For three years in the early 90s, Bart Everson was one half of J&B on the Rocks, a weekly television show broadcast on BCAT that was years ahead of its time. Bart explains, “We began production with no expectation of success, with hardly a thought for the future. We slapped a camera on a tripod and sat under a bare bulb in a rough-hewn basement, our rambling dialog punctuated by liberal doses of liquor. Each week we recorded a new installment; each week our faces and voices appeared in living rooms around the city, through the miracle (or curse) of cable television. We quickly found the limits of legality, and soon after that we found an audience. The camera came off the tripod, and we escaped from the basement, as the scope of our production and our circle of friends expanded. The streets of Bloomington became our set, and the people of the city became our cast. There was no script, and no budget either.” Twenty-five years ago, on April 18th, 1995, Rox became the first television show anywhere, to be broadcast on the internet. Time magazine was all set to do a cover story and then…well, you’ll have to read the article.

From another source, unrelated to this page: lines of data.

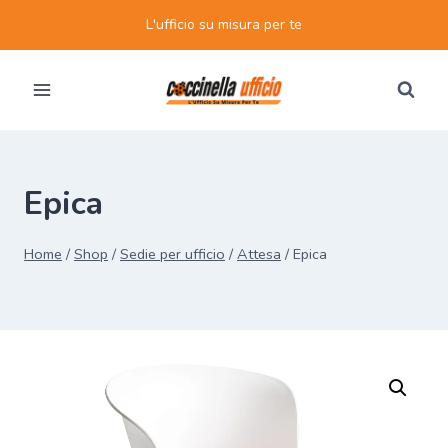
Salta
L'ufficio su misura per te
al
contenuto
Epica
Home
/
Shop
/
Sedie per ufficio
/
Attesa
/
Epica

The first Earth Day took place 50 years ago, on April 22nd, 1970 and Ryder contributing editor Pennfield Jensen was there. Not only was he there, but he helped to organize it. “Earth Day has become an icon for earth awareness,” Penn writes. “But Earth Day 2020 shows only too well how miserably we, as environmentalists, have failed.”
There’s more in this issue. Mason Cassady writes about Beekeeping in Poland, Charlotte Zietlow discusses the challenges of County Government, WFIU introduces a podcast about Ernie Pyle and West Coast Bureau Chief Jason Vest writes about quarantine-life in a coastal town in northern California. “I am not one to romanticize small-town life,” Jason writes. He does not.